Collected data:
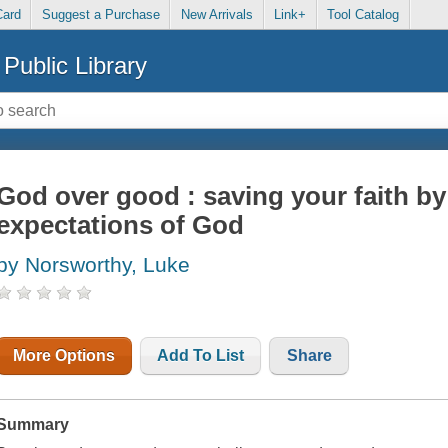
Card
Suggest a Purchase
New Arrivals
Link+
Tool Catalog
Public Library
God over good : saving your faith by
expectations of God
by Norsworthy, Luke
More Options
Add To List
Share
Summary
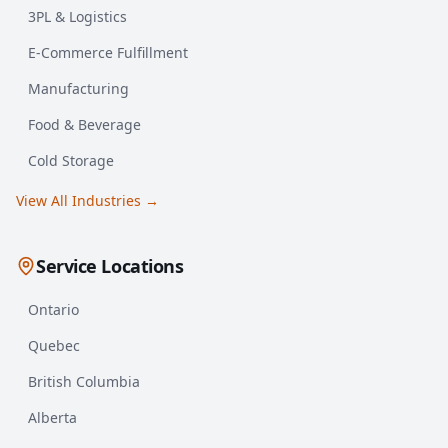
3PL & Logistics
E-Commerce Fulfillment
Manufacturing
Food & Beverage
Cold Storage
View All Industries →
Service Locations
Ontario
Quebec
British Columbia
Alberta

* * *

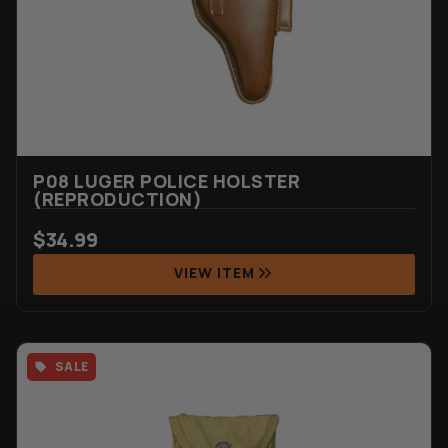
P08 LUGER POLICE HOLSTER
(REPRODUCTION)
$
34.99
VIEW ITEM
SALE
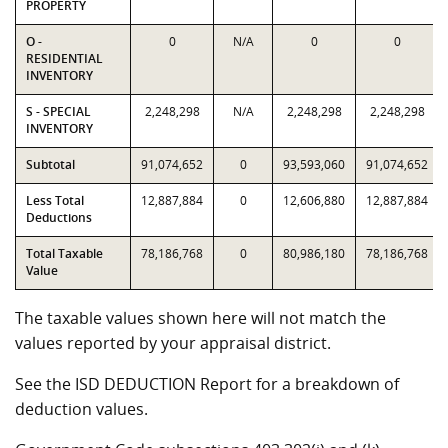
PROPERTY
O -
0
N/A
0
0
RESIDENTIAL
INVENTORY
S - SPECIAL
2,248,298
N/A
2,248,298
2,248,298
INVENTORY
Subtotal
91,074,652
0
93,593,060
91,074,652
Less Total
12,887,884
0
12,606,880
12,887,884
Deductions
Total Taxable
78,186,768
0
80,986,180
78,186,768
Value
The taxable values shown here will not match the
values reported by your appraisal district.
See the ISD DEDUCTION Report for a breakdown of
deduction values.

> [PROBLEM]: Look for the string "your" in the records, and copy every line where it is found.

> [WRITTEN SOLUTION]:
God over good : saving your faith by
values reported by your appraisal district.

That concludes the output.